*AIM*.
Find every line in the listing below that contains the string "kern", and copy each of those lines.

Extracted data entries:
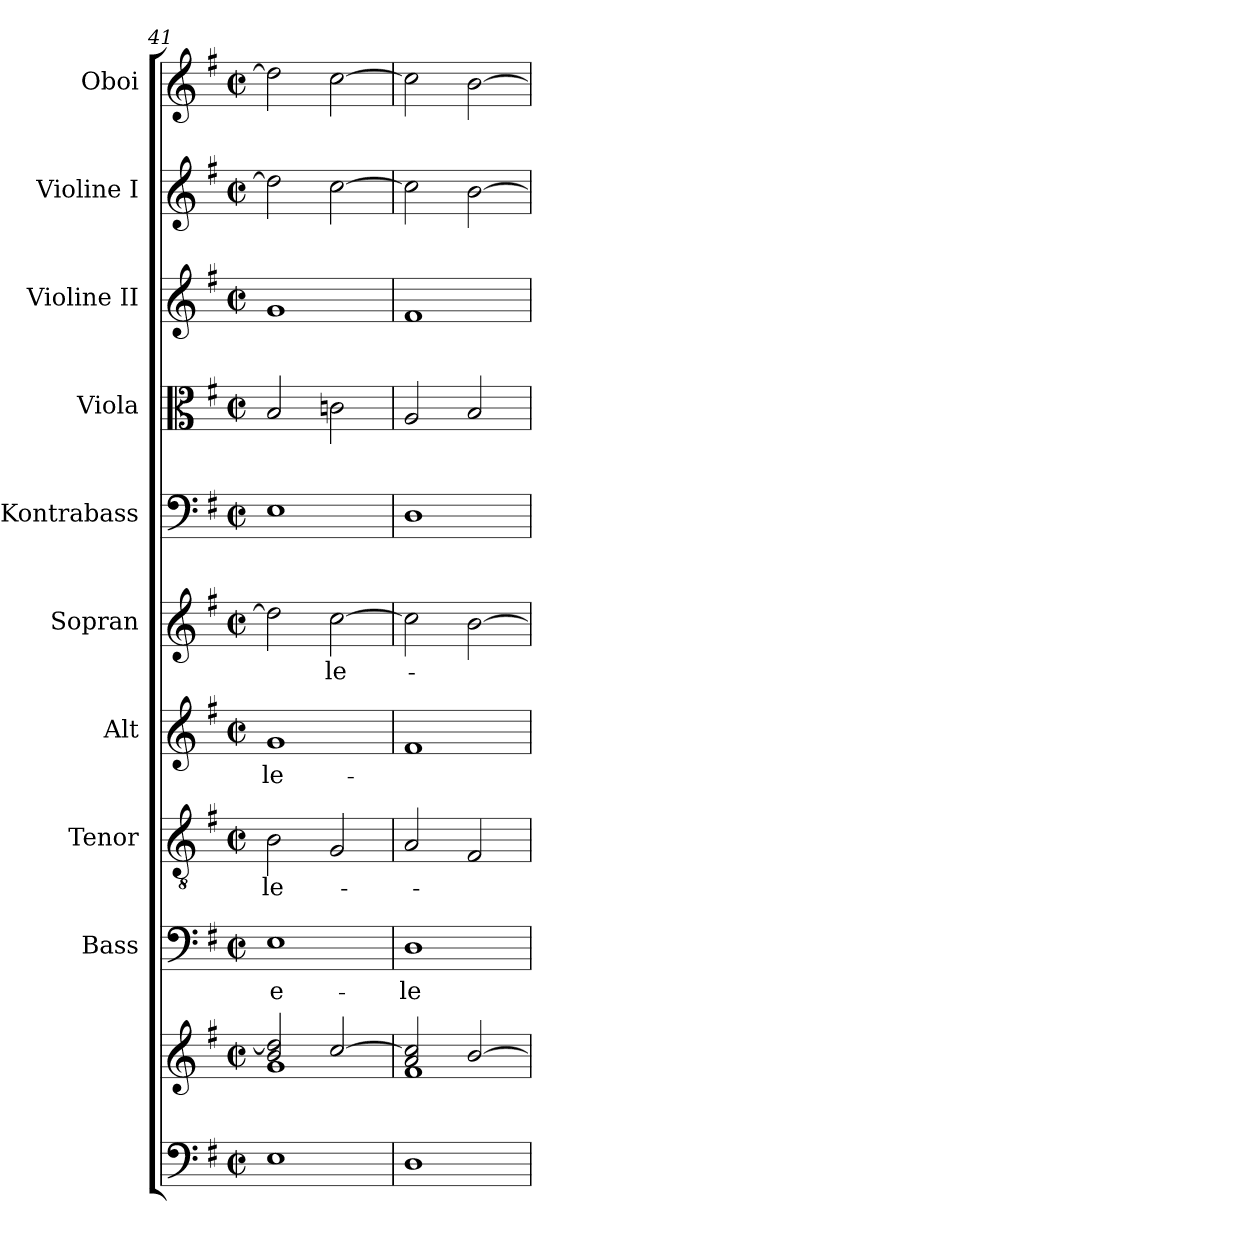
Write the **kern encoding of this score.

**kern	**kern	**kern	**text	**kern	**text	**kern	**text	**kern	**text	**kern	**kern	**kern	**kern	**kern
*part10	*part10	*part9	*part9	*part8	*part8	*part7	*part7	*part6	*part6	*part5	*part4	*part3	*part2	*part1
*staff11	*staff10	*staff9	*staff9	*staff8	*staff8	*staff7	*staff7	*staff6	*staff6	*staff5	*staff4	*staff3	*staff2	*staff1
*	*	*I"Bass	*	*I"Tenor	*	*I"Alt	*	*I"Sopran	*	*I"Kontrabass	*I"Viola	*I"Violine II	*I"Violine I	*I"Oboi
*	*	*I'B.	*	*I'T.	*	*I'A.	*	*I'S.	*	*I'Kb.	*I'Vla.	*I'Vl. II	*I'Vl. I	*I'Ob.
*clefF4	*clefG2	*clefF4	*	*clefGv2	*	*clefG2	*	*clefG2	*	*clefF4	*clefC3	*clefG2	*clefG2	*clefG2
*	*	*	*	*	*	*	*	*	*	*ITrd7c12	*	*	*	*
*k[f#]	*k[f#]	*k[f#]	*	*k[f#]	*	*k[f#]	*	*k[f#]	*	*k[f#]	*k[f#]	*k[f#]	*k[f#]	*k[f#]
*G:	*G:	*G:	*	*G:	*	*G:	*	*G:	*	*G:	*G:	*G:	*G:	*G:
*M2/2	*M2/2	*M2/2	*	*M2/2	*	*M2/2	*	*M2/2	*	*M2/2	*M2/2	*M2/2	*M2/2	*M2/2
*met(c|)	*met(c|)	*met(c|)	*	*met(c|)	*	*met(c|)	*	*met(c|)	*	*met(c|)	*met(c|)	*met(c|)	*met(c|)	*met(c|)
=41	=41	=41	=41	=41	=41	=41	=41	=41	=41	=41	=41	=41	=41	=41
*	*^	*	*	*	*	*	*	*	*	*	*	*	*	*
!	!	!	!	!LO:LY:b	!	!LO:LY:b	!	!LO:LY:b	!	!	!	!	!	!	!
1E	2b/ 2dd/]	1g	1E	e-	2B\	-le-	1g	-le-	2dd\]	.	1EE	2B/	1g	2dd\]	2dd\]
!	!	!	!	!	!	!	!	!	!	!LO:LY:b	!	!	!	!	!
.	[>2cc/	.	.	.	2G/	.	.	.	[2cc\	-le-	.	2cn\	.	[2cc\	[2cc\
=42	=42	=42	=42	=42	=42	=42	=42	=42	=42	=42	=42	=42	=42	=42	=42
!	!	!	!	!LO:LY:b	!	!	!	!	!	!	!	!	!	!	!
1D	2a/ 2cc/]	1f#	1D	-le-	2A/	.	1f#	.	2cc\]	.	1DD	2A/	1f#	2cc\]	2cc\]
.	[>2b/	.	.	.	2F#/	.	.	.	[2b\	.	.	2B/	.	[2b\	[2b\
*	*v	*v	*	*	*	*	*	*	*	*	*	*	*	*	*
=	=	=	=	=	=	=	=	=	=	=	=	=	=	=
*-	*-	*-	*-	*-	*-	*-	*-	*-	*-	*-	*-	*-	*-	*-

*WRITTEN RESPONSE*.
Write the **kern encoding of this score.
**kern	**kern	**kern	**text	**kern	**text	**kern	**text	**kern	**text	**kern	**kern	**kern	**kern	**kern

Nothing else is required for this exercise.